Das System der Martwirtschaft (Angebot und Nachfrage) gibt es schon so lange Menschen Handel treiben und um sich dort zu behaupten, war schon immer ein Ausdruck von Individualität, Freiheit und Selbstverwirklichung, die fehlt in einer Planwirtschaft vollkommen, dazu ist sie ein theoretisches Konstrukt, gegenüber einer mehrere tausenjahre alten bewährten Form, die sich natürlich entwickelt hat!


----------



## Nightslaver (23. April 2019)

*AW: Die EU subventioniert osteuropäische Autokraten*



Don-71 schrieb:


> Ich komme nunmal aus der gegensätzlichen Ecke!
> 
> Sowohl mein Vater als auch mein Stiefvater waren beide Selbständig mit Angestellten, ich kenne nunmal die andere Seite der Medaille. Selbständig zu sein hat durchaus nicht nur Vorteile sondern zieht auch  einen Rattenschwanz von Verantwortung und teilweise den Balanceakt auf  dem Drahtseil nach sich.
> Ich weiß aber, das beide ihren Job geliebt haben und ihn gerne gemacht  haben und nichts bereuen, aber eine Firma mit Angestellten zu haben,  bedeutet halt nicht bei Feierabend den Griffel fallen zu lassen, um  danach abzuschalten!



Ach und du denkst nur weil andere Personen andere Standpunkte vertreten kennen sie diese Seite der Medaille nicht, oder wie?
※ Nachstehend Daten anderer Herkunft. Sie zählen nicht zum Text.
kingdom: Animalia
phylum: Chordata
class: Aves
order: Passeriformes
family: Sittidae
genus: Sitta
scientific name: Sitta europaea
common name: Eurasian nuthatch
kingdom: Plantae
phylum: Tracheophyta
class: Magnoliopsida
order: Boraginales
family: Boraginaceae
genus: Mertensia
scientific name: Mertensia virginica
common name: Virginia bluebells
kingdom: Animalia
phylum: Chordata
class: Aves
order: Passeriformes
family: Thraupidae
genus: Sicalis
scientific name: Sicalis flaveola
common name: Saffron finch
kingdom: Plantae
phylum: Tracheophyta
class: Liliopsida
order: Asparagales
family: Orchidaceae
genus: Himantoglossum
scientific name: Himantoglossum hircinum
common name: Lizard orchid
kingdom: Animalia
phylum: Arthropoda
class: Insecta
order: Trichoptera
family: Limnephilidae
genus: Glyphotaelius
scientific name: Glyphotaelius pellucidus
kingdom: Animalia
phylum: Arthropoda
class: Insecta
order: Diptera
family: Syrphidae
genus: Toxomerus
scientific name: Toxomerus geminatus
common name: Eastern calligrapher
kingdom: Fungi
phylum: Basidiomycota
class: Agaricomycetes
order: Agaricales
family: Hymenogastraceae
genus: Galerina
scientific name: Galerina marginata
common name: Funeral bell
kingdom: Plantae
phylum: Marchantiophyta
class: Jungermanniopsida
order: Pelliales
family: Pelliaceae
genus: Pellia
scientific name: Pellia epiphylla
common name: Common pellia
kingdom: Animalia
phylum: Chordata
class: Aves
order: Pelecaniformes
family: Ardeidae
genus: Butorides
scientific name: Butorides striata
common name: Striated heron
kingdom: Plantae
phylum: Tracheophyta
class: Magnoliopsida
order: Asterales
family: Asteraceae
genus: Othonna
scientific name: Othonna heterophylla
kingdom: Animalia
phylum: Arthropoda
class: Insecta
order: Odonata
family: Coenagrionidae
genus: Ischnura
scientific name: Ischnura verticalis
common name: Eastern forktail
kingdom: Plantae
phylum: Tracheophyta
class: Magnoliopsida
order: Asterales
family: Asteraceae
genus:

Mein Opa väterlicher Seite war Großbauer (also selbstständig) und wurde von der SED im Rahmen der Kollektivierung der Landwirtschaft enteignet, mein Vater hat sich nach der Wende mit einer Firma im Hoch- & Tiefbau selbstständig gemacht und hatte irgendwann 200 Angestellte erreicht.



Don-71 schrieb:


> Meine Väter haben gutes Geld verdient, aber bei beiden gab es nicht nur einmal die Situation, das der komplette Ruin für die gesammte Familie drohte, nicht jeder ist bereit in seinem Leben diese Risiken einzugehen und auch nicht jede Familie ist bereit, sich der Firma "unterzuordnen".Ich persönlich bin aber der zu tiefsten Überzeugung, dass nur Macher Firmen aufbauen, leiten und den Markt beurteilen können, ich finde alleine die Vorstellung absurd, dass ein Staat ("Verwaltungsbeamte"), den Markt und Konsum einer Bevölkerung steuern wollen, was hat das noch mit Freiheit zu tun und ich will als Konsument keinesfalls nur die Möglichkeit haben, das zu kaufen, was sich Planungsfuzzis ausgedacht haben!
> Wo ist da irgendeine Innovationskraft?



Der Konsum wurde nur deshalb versucht zu steuern weil es im Ostblock einen permanenten Mangel und Fehlentscheidungen bei den Planungsgremien gab, in der Theorie aber sah auch die Planwirtschaft vor das der Kunde kauft was er braucht und die Planung am Bedarf / Konsum ausgerichtet wird. In der Praxis scheiterte das dann unter anderem, wie gesagt, am Mangel und daran das 5 Jahre natürlich viel zu große Zeitspannen sind um auf sich änderndes Konsumverhalten zeitnah reagieren zu können.



Don-71 schrieb:


> Das System der Martwirtschaft (Angebot und Nachfrage) gibt es schon so lange Menschen Handel treiben und um sich dort zu behaupten, war schon immer ein Ausdruck von Individualität, Freiheit und Selbstverwirklichung, die fehlt in einer Planwirtschaft vollkommen, dazu ist sie ein theoretisches Konstrukt, gegenüber einer mehrere tausenjahre alten bewährten Form, die sich natürlich entwickelt hat!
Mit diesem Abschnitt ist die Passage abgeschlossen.